- _ОТРЫВОК ДОКУМЕНТА_
Однако действие в конкретной ситуации все-таки не может в полной мере определяться всеобщей заповедью и запретом. Скорее, в каждой исторической ситуации руководство осуществляется благодаря непосредственному и не выводимому ниоткуда требованию — "надо сделать так". Однако то, что отдельный индивидуум в данной ситуации воспринимает как требуемое от него, как то, что он должен сделать, при всей уверенности остается тем не менее под вопросом. В существе этого вслушивания в направляющее руководство Бога лежит риск ошибиться и потому — определенная умеренность и воздержанность. Она исключает надежную гарантированность и уверенность, запрещает обобщение собственного поступка до требования для всех и препятствует фанатизму. Поэтому даже совершенная ясность пути, который открывается взору под направляющим руководством Бога, не должна позволить самоуверенно полагать, что этот путь единственно истинный для всех.

Ведь в результате все может выглядеть и иначе. Даже обладая ясностью, можно вступить на ложный путь. Даже самое уверенное решение, до тех пор пока оно осуществляется в мире, должно оставаться в некотором подвешенном состоянии. Ибо высокомерие абсолютно истинного и есть то, что, собственно, представляет собой уничтожающую опасность для истины в мире. В миг уверенности неизбежно смирение перед тем, что вопрос остается открытым.

Только при взгляде назад можно испытать великое изумление перед лицом непостижимого руководства. Но и теперь оно не является чем-то достоверным, поскольку направляющее руководство Бога не может стать предметом обладания.

С психологической точки зрения голос Бога различим лишь в особые, высокие мгновения. Мы живем, опираясь на них и к ним устремляясь.

Если человек узнает на собственном опыте направляющее руководство трансценденции, обладает ли тогда она для него действительностью? Как относится он к трансценденции?

Отношение нашего существа к трансценденции, несмотря на то, что оно не может быть наглядно продемонстрировано, может все-таки обладать всеопределяющей серьезностью. Однако, будучи существующими в мире людьми, мы все-таки настойчиво стремимся к тому, чтобы наша уверенность опиралась на некоторую наглядность. Наибольшей убедительностью и наглядностью в мире обладает коммуникация одной личности с другой. Поэтому отношение к трансценденции — если мы осуществляем непомерное (Ungemäße) — становится убедительно присутствующим во встрече с личным Богом, Божество притягивается к нам в аспекте его личностного бытия, и одновременно мы возвышаемся до существа, которое может говорить с этим Богом.

В мире над нами стремятся господствовать силы, которые сбивают нас с ног и повергают в прах: страх перед будущим, опасение за то, к чему ты привязан, озабоченность перед лицом угрожающих возможностей. Вопреки всем этим силам человек, находясь перед лицом смерти, возможно, сумеет достичь того особого доверия, которое все же позволит ему умереть спокойно даже в самых исключительных, неясных и лишенных всякого смысла обстоятельствах.

- _ДАННЫЕ_

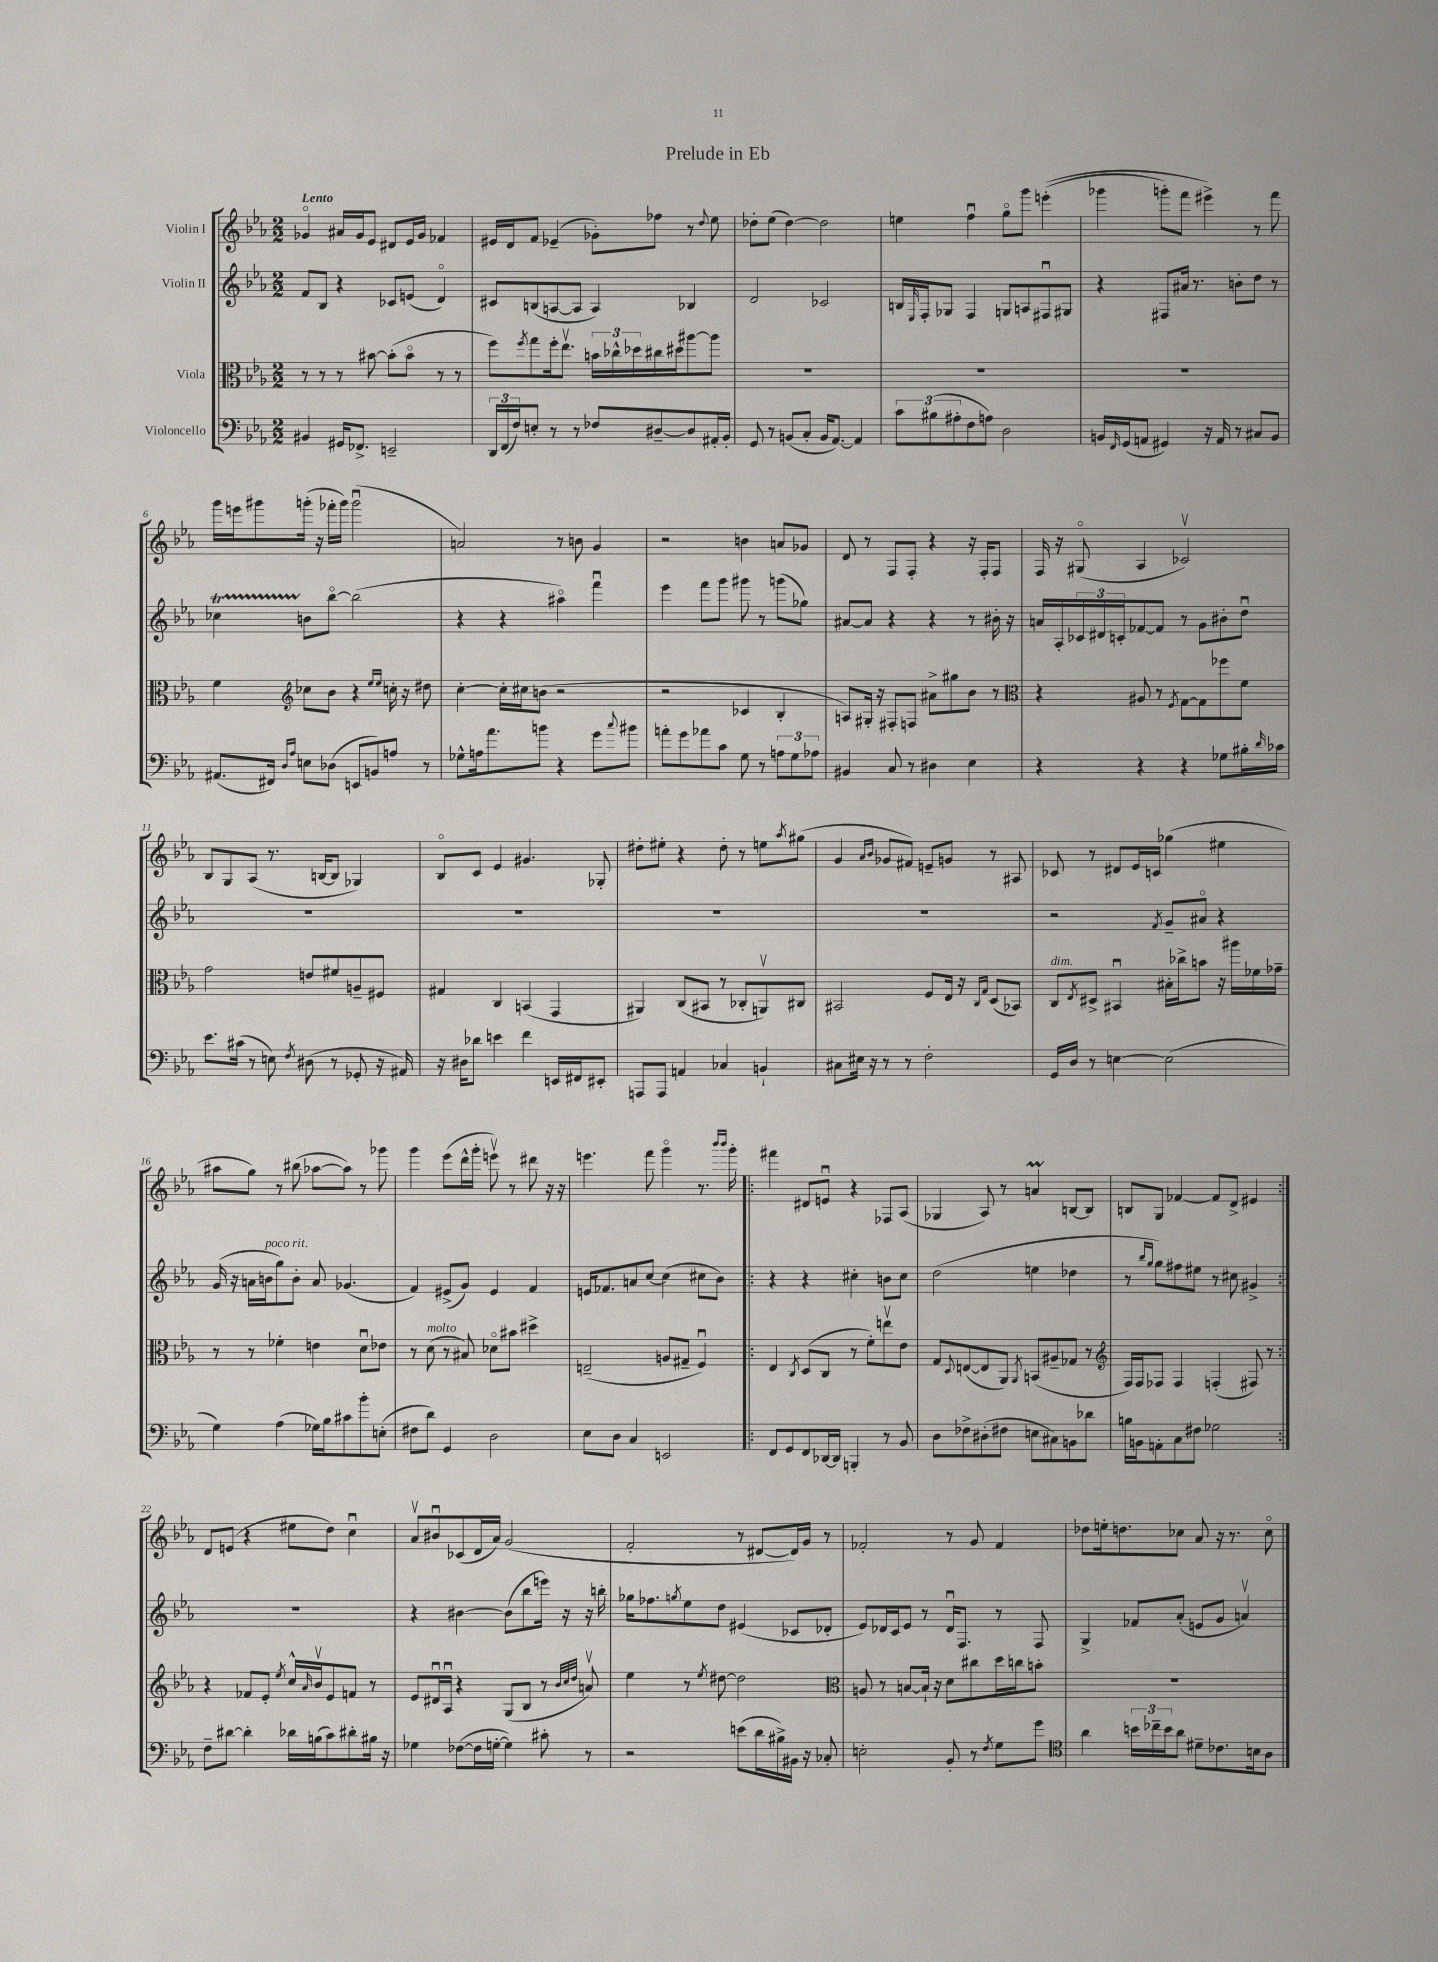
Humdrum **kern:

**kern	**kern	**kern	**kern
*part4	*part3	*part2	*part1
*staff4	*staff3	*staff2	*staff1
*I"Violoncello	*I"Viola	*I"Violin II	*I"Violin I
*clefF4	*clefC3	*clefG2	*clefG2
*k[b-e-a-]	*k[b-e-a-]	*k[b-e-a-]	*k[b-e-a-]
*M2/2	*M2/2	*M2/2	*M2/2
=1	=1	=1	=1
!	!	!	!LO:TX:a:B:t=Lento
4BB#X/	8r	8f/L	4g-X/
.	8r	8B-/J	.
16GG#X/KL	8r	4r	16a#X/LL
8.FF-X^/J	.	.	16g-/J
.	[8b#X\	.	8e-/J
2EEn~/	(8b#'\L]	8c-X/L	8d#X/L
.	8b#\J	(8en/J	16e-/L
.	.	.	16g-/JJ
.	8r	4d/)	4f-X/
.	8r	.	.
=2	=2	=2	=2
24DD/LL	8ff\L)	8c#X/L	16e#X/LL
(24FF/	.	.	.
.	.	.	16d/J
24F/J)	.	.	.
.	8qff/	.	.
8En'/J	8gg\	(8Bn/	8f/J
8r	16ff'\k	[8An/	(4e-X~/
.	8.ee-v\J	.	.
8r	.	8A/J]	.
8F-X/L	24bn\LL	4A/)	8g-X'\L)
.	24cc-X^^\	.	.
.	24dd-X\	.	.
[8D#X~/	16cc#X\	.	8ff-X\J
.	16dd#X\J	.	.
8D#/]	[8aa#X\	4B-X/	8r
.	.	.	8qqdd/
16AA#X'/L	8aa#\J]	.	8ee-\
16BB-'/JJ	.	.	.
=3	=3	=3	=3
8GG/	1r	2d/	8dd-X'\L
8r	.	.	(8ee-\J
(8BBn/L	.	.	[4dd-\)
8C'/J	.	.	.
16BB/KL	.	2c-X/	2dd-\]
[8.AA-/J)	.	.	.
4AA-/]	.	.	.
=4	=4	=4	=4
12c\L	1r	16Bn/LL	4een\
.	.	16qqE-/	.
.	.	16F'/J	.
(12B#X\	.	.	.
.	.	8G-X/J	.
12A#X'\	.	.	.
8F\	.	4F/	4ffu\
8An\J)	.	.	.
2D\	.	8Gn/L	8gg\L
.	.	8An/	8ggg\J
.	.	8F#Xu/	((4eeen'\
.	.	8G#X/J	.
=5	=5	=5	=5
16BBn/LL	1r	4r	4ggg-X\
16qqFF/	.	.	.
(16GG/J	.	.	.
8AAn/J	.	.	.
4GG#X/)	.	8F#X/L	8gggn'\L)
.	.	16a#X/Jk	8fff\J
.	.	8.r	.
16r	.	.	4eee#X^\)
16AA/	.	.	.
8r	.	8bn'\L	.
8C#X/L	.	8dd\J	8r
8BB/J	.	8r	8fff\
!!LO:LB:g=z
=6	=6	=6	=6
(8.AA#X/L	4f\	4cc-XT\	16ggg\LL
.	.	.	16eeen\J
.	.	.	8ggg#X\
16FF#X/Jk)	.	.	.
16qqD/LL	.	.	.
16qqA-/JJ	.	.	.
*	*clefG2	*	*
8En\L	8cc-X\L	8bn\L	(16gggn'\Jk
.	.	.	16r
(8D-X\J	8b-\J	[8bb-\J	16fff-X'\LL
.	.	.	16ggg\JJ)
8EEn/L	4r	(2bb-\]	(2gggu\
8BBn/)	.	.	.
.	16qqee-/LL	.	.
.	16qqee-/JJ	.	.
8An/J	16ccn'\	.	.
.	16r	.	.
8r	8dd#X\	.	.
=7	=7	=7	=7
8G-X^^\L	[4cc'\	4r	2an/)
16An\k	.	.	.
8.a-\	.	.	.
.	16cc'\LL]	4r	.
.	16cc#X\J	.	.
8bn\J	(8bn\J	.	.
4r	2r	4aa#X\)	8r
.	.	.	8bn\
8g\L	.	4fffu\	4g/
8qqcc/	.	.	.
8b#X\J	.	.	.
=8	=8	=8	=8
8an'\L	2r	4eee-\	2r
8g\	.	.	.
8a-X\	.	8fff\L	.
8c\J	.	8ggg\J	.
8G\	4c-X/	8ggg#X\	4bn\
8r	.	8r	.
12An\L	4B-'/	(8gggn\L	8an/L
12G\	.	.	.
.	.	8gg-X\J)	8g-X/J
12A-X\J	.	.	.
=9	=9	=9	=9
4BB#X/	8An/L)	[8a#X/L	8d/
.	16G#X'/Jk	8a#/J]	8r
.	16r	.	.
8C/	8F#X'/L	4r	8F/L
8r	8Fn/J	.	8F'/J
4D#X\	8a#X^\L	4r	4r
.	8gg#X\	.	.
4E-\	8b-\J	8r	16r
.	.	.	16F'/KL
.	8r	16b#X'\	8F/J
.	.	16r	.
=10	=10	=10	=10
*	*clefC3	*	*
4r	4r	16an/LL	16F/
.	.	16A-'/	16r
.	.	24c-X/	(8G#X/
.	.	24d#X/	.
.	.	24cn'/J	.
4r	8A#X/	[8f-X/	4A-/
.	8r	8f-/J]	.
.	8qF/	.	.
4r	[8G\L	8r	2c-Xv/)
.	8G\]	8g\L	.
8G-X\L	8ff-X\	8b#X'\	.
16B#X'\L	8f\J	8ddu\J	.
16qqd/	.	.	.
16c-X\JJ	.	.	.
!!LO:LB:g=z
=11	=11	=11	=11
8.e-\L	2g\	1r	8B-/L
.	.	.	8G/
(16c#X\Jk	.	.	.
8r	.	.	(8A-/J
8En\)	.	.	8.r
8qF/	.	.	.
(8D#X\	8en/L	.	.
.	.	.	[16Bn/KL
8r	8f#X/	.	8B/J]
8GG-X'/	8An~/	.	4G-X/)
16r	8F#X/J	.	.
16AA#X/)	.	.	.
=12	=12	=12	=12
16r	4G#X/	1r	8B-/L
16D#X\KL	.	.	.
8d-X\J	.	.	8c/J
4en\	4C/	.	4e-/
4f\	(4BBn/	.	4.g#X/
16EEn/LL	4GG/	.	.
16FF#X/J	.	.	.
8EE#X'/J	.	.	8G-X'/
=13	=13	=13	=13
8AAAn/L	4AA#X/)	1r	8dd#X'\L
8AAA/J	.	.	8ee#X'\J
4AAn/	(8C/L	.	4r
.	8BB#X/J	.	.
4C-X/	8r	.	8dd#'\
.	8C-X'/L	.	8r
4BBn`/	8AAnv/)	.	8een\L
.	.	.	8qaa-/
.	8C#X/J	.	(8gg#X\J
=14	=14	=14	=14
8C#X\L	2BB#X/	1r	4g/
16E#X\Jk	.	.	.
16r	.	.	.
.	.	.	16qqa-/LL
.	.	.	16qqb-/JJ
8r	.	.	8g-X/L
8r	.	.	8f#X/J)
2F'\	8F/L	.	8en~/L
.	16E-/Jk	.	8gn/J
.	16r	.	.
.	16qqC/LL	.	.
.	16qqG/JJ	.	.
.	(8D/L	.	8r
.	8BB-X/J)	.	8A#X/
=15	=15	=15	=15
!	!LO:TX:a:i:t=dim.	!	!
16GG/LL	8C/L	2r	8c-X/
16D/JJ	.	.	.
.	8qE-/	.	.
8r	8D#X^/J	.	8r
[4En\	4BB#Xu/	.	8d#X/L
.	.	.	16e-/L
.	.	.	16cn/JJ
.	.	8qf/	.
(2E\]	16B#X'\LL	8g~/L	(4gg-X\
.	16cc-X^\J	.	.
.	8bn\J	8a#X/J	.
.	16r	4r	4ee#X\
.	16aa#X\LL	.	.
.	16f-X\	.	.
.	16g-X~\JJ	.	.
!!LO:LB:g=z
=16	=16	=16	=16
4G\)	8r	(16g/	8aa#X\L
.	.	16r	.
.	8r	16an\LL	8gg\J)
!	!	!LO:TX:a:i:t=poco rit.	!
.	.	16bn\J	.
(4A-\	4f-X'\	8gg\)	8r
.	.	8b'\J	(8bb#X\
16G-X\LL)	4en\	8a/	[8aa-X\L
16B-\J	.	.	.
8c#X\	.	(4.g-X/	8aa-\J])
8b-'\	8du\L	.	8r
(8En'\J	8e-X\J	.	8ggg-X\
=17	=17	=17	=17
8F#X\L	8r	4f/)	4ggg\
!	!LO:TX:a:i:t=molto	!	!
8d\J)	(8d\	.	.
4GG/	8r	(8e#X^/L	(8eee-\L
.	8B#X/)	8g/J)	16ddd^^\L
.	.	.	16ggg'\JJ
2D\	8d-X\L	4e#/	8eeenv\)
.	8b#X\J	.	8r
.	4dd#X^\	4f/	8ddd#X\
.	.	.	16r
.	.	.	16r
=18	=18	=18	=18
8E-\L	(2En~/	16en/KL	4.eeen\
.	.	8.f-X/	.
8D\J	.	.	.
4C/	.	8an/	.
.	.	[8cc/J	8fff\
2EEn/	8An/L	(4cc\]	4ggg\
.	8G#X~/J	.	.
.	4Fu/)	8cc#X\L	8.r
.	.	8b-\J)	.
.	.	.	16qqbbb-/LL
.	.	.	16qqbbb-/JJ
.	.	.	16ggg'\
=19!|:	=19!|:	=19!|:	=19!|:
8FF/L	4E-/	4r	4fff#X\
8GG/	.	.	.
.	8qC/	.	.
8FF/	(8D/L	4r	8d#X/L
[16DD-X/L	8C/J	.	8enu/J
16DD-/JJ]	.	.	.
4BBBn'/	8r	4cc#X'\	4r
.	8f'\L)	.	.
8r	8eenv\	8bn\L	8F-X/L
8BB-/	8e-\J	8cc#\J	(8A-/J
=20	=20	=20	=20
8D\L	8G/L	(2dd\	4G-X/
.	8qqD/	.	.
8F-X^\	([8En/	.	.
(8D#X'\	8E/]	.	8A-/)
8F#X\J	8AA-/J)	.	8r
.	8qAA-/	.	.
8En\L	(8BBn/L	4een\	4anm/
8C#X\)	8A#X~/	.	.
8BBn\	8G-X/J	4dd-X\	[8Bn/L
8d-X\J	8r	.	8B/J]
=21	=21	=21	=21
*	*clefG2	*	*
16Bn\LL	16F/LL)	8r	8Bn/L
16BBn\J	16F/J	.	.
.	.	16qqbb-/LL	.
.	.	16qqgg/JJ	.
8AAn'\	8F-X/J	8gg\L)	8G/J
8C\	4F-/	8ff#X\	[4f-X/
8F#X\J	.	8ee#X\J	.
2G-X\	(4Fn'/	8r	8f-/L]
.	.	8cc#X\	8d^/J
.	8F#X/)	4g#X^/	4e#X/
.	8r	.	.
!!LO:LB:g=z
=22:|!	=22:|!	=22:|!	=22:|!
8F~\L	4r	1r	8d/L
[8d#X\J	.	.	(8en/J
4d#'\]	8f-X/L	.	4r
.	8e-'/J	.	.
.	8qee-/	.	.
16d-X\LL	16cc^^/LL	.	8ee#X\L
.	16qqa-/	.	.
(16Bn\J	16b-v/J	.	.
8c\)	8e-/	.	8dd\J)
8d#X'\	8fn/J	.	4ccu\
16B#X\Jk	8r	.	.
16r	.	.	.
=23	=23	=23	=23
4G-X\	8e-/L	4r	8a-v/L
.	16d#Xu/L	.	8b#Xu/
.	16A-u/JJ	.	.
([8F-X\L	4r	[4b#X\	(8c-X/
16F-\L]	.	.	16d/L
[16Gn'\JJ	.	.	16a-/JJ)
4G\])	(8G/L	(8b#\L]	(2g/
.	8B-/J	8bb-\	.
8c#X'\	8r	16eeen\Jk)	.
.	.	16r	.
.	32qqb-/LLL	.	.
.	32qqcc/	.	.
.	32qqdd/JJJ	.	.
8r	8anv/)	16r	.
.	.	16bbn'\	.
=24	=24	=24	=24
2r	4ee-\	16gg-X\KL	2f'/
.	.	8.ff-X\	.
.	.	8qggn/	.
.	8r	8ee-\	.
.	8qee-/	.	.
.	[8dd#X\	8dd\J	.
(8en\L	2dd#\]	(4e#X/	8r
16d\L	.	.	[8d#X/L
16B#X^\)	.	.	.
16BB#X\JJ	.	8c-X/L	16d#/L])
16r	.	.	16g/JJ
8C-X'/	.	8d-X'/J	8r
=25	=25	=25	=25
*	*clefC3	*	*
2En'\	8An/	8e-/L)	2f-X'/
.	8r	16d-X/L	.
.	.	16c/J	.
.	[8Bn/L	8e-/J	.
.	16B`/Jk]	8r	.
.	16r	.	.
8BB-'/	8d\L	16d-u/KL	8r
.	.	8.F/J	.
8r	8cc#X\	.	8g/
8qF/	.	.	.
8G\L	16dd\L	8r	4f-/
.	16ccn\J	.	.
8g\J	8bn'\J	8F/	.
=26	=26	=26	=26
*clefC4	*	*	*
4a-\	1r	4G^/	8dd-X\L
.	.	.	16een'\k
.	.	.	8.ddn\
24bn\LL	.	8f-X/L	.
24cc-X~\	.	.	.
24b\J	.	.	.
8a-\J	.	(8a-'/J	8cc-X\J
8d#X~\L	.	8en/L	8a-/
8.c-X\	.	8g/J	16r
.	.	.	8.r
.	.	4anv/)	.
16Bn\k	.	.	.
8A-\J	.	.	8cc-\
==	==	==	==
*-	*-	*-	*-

- _ЧТО СДЕЛАТЬ_
1. Перечислите силы, которые, как сказано в отрывке о руководстве Бога, стремятся господствовать над нами в мире.
2. Подхватите отрывок о руководстве Бога и допишите то, что следует сразу за его последним предложением.
Данные для работы не понадобятся.

- _ОТВЕТЫ ПО ПОРЯДКУ_
1.
- страх перед будущим
- опасение за то, к чему ты привязан
- озабоченность перед лицом угрожающих возможностей

2.
Доверие к бытийной основе может выражаться как бескорыстная благодарность, как спокойствие, обретаемое в вере в бытие Бога.

В жизни наша свобода находится в таком состоянии, как будто мы чувствуем помощь оттуда.

Многобожие видит в богах и демонах помощников и противников. "Некий бог содеял это" — таково осознание событий и собственных действий; такое сознание растет и освящает их, однако позволяет им также распадаться в многообразии витальных и духовных возможностей существования.

Напротив, помощь Бога в подлинном бытии самости, которое знает о своей радикальной зависимости в этом вопросе, — это помощь одного-единого (des Einen). Если Бог есть, нет никаких демонов.

Божья помощь часто воспринимается в каком-то узко определенном смысле и тем самым становится для нас недосягаемой. Это происходит, например, когда молитва — как встреча с невидимым Богом — соскальзывает от тишайшего, безмолвного созерцания, страстного поиска руки личного Бога к взываниям к этому Богу ради целей, связанных с потребностями нашего существования.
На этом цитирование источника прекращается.